In the case at bar, the state audited the plaintiff in 1986 and 1987 to reconcile the carveout for those years. On January 10, 1991, the state notified plaintiff that based on plaintiff's actual Medicare Part B receipts, the carveout for 1986 and 1987 was too small, and that plaintiff owed the state $ 246,286. The plaintiff challenged the audit at an administrative hearing. On December 31, 1992, the Administrative Law Judge determined that the auditing method was proper and that the state was entitled to offset the Medicaid payments by the full amount that Medicare Part B paid for the ancillary services. Thereafter plaintiff initiated this action in federal court claiming that the state's actions violate the Medicare Act and Medicaid Act and seeking declaratory and injunctive relief preventing defendant from utilizing its audit policy to recover the alleged Medicaid overpayment from plaintiff.
Plaintiff acknowledges that the state can properly offset its Medicaid rate to prevent a double payment for ancillary services, but that the state, by offsetting the full Medicare payment for those services, is offsetting too much. The plaintiff maintains that as a provider of ancillary services to Medicare patients it is entitled to the full 80% of the reasonable costs and charges from Medicare. As stated, the state claims that it is entitled to recoup the full amount that plaintiff receives as Medicare Part B payments for dual-eligible patients. A crucial issue that the Court must first decide is whether the patient is considered primarily Medicare or primarily Medicaid.
That issue was most directly addressed in New York City Health and Hospitals Corp. v. Perales, 954 F.2d 854 (2d Cir.), cert. denied, 121 L. Ed. 2d 369, 113 S. Ct. 461 (1992). There, the Second Circuit had to determine the legality of a regulation that prevented health providers from receiving the full Medicare rate for ancillary services provided to dual eligible patients. New York had enacted a regulation that provided that the state would not pay cost-sharing amounts for dual eligibles if the Medicare payment exceeded the Medicaid rate for those services.4 Id. at 856-57. "Because the scheduled Medicaid payments [were] almost invariably less than 80% of the corresponding reasonable costs or charges of a given type under Medicare" the provider "almost never collected more than 80% of their reasonable costs or charges." Id. at 857. The state argued that dual eligible patient should be treated as primarily Medicaid patients and providers should not be entitled to recover from the state any amount above the Medicaid rate for ancillary services.

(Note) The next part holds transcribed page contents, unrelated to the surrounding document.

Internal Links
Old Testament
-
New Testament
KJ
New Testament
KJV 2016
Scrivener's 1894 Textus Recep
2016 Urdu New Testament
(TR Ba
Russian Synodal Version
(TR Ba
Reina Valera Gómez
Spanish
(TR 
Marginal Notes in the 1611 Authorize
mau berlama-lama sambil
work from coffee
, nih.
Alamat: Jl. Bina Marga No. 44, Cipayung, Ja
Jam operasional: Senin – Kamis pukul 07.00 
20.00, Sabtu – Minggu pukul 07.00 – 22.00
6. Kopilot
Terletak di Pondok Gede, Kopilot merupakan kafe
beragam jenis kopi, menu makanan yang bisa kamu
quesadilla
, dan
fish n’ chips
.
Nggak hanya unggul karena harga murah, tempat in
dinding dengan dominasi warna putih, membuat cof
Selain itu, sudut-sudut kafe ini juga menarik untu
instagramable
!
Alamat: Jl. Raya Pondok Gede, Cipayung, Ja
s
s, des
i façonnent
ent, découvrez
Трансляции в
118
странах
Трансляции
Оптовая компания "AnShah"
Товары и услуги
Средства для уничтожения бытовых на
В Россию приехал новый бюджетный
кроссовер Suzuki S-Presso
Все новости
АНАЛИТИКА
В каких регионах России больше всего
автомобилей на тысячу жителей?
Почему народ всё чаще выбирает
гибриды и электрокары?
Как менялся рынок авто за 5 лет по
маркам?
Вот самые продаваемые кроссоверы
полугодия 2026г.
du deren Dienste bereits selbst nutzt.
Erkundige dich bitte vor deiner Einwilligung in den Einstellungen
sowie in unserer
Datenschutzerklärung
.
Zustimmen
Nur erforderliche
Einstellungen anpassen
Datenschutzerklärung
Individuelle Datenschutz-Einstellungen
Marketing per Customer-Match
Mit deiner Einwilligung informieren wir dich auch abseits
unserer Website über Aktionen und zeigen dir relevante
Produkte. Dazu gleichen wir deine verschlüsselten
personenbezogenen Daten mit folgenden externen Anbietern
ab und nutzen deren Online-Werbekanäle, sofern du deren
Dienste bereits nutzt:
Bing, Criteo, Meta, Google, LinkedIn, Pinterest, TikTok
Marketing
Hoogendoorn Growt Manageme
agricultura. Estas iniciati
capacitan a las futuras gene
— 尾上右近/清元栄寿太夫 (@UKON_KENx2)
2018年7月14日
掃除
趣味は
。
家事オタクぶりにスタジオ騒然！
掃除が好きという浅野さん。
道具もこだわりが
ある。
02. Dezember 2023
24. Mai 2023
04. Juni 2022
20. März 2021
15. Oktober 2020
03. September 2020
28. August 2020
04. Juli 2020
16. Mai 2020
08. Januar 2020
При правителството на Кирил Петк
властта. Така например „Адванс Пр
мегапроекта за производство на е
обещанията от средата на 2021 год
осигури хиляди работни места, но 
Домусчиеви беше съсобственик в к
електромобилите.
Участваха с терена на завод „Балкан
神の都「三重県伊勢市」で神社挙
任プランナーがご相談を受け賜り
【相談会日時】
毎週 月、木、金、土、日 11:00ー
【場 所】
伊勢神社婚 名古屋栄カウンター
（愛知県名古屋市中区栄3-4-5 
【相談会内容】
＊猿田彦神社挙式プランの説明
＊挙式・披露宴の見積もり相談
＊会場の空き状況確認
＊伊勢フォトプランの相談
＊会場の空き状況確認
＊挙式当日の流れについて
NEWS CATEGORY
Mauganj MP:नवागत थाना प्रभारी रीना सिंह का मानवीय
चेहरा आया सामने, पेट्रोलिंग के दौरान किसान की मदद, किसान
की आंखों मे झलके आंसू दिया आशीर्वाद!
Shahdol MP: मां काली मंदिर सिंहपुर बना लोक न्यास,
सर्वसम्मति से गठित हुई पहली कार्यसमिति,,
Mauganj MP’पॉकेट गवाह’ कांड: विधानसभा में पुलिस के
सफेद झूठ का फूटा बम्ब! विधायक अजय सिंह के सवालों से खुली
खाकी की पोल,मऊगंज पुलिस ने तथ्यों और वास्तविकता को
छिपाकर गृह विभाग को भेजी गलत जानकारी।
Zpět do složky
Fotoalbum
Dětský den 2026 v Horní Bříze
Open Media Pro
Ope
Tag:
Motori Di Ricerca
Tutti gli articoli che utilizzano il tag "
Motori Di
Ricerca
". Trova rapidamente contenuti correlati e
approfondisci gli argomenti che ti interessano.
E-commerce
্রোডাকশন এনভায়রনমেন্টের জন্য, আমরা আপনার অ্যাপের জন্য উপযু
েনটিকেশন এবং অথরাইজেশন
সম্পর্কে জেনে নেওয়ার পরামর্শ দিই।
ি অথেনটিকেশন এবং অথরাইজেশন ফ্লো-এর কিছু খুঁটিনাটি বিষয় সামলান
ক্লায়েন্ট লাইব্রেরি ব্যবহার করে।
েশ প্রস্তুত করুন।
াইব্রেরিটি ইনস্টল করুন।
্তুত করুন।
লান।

n4 New York State offered the following illustration of how the regulation worked:
Example: Medicaid Fee or Rate = $ 45.00
Medicare [80%] Balance
Approved Medicare Paid Due
$ 80.00 $ 6.00 $ 0.00
A claim should not be submitted to Medicaid in this example.
* * *
Example: Medicaid Fee or Rate = $ 50.00
Medicare [80%] Balance
Approved Medicare Paid Due
$ 60.00 $ 48.00 $ 2.00
A claim should be submitted to Medicaid for the amount of $ 2.00.